Q: Do you recommend that videos be posted onto Facebook directly?
We recommend linking to PBS videos on YouTube. But you should put up your own local video on your Facebook page.
Q: who actually maintains the PBS page on a day-to-day basis, and how much time does it take?
Kevin Dando, our Director of Education and Online Communications, maintains the Facebook page day-to-day. The Engage team, producers, and other PBS people send Kevin content and ideas and he posts it.
This is to make sure that there’s a consistent message and so that there is a constant level of ‘buzz’ on the site as he spreads out posting ideas throughout the day.
With Twitter most of the posts are written by either Lauren Saks or Jonathan Coffman. We split those duties up as well so that we can each spend 5-10 minutes per day posting updates and replying to followers without taking too much time out of any one person’s already busy schedule.

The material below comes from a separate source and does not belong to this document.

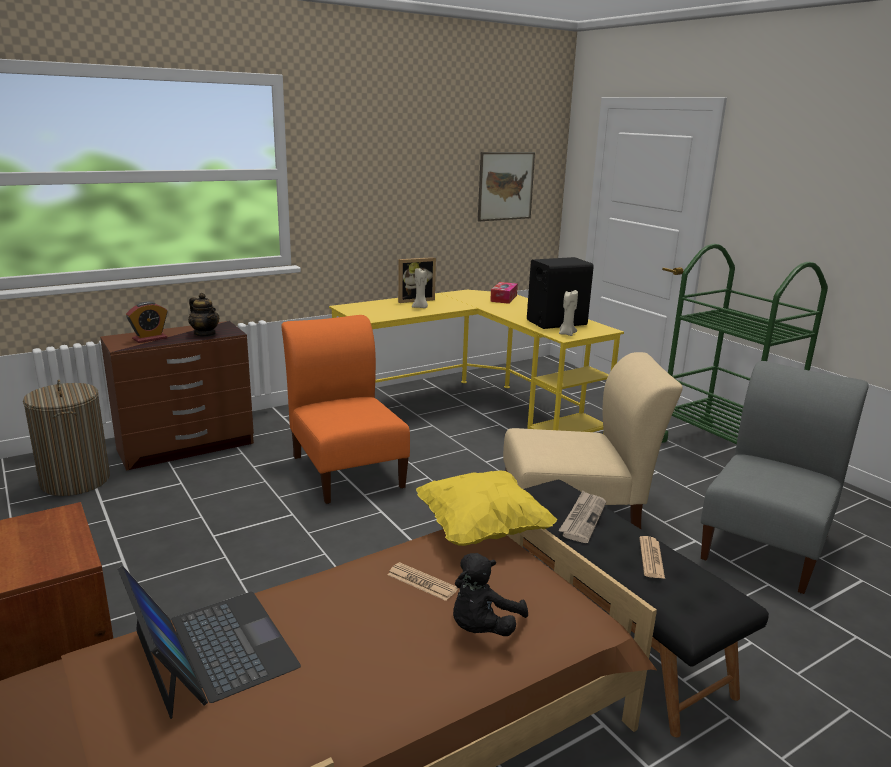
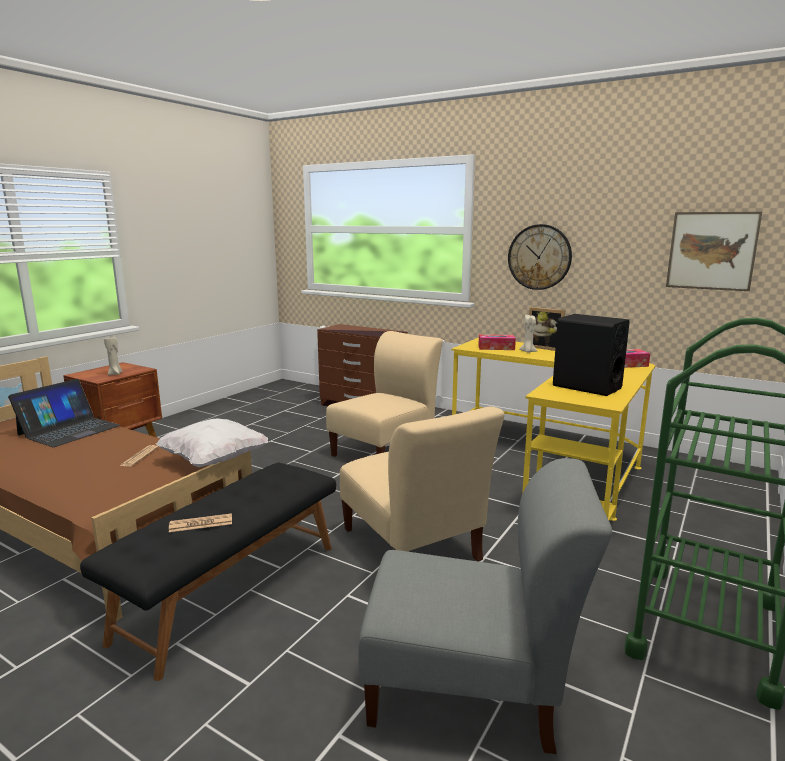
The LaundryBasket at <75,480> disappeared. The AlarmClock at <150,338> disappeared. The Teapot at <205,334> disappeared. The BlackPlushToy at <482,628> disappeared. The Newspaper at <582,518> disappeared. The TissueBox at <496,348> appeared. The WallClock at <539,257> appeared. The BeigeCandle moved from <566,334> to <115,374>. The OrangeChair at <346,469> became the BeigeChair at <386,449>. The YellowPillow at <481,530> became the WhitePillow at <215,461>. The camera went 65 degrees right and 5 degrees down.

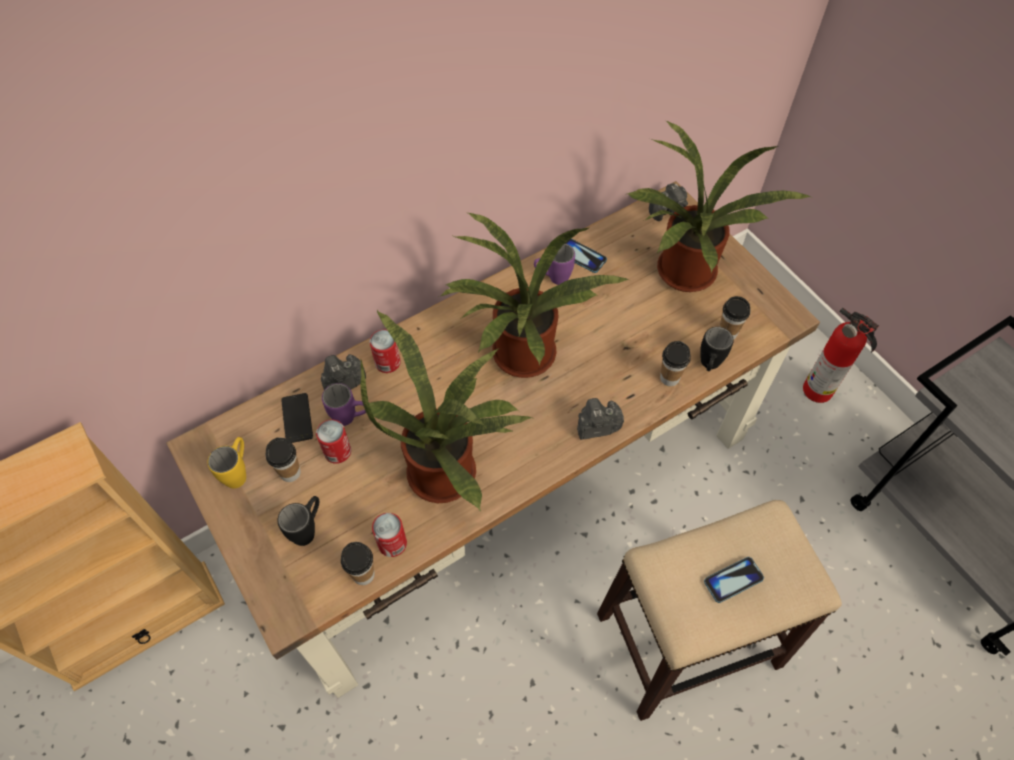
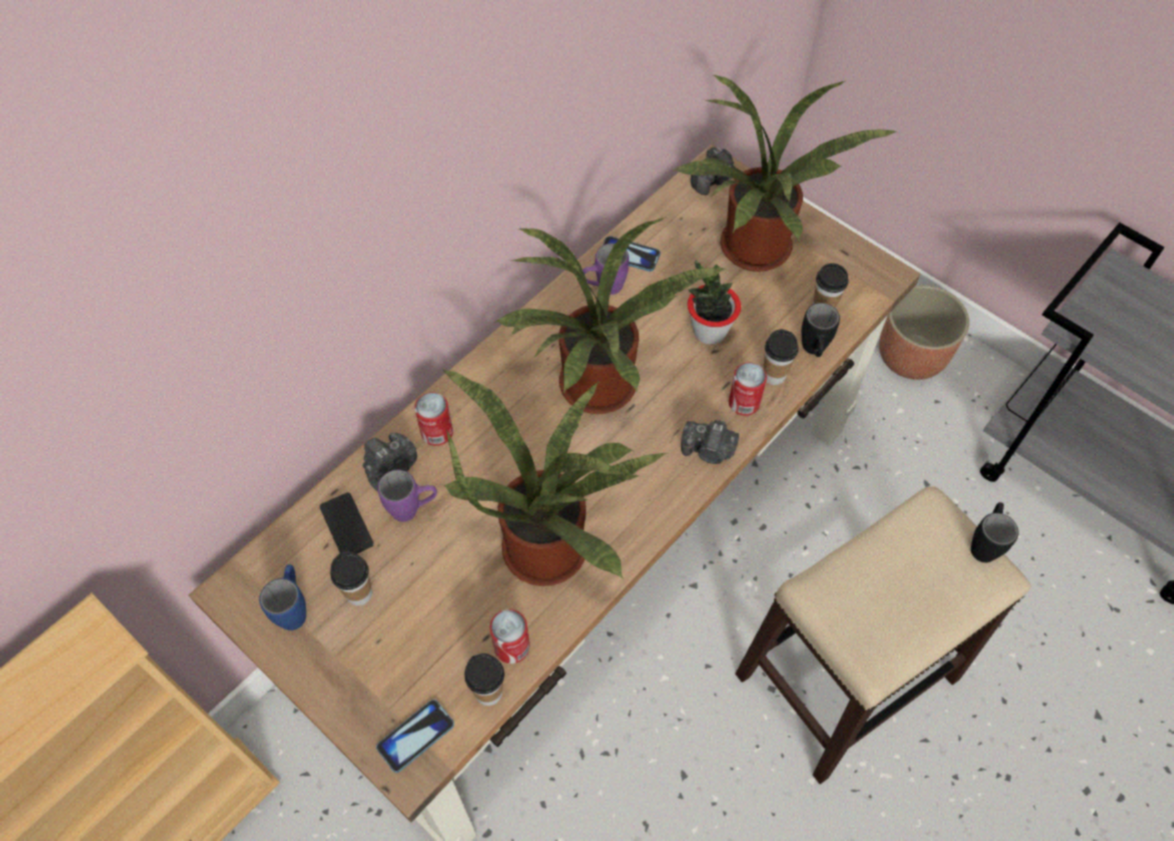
The PottedPlant at <709,331> appeared. The BlackMug moved from <308,529> to <984,543>. The Can moved from <337,451> to <744,403>. The Phone moved from <733,580> to <415,736>. The FireExtinguisher at <819,391> was replaced by the Planter at <911,356>. The YellowMug at <239,472> became the BlueMug at <294,608>. The PhotoCamera at <596,426> turned 135 degrees counterclockwise. The camera went 15 degrees left and 0 degrees up.

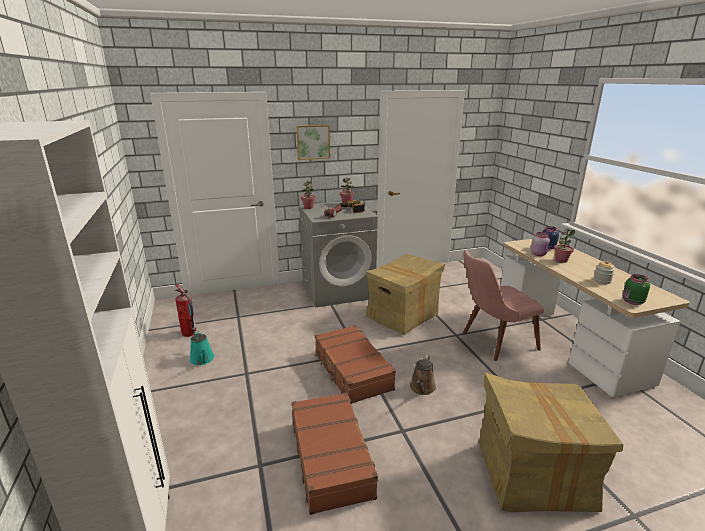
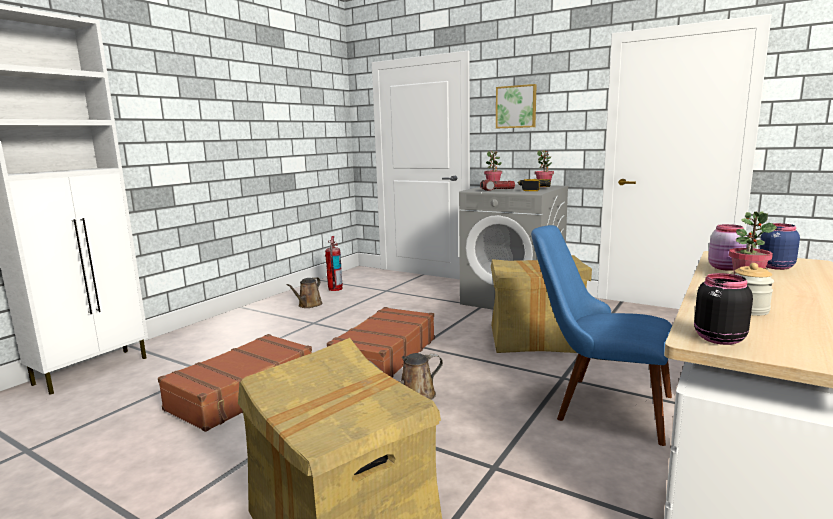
The TurquoiseWateringCan at <202,359> became the BrownWateringCan at <308,305>. The PinkChair at <492,342> became the BlueChair at <598,404>. The GreenJar at <632,302> became the BlackJar at <717,339>. The camera went 50 degrees right and 10 degrees down.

Q: Our station has both a Fan Page and a Profile Page. We have notified all of our Profile page fans we have moved. The plan is to delete the Profile page. Do you see any problem with that?
That shouldn’t be a problem, and in fact Facebook will do the migration for you (from a Group to a Fan page) if you send them a message.
Q: Regarding fundraising through Facebook, should we match Facebook members to members in our development/member database?
With regards to matching, it seems that it would be very labor intensive. This is a question we will explore with our PBS Development group.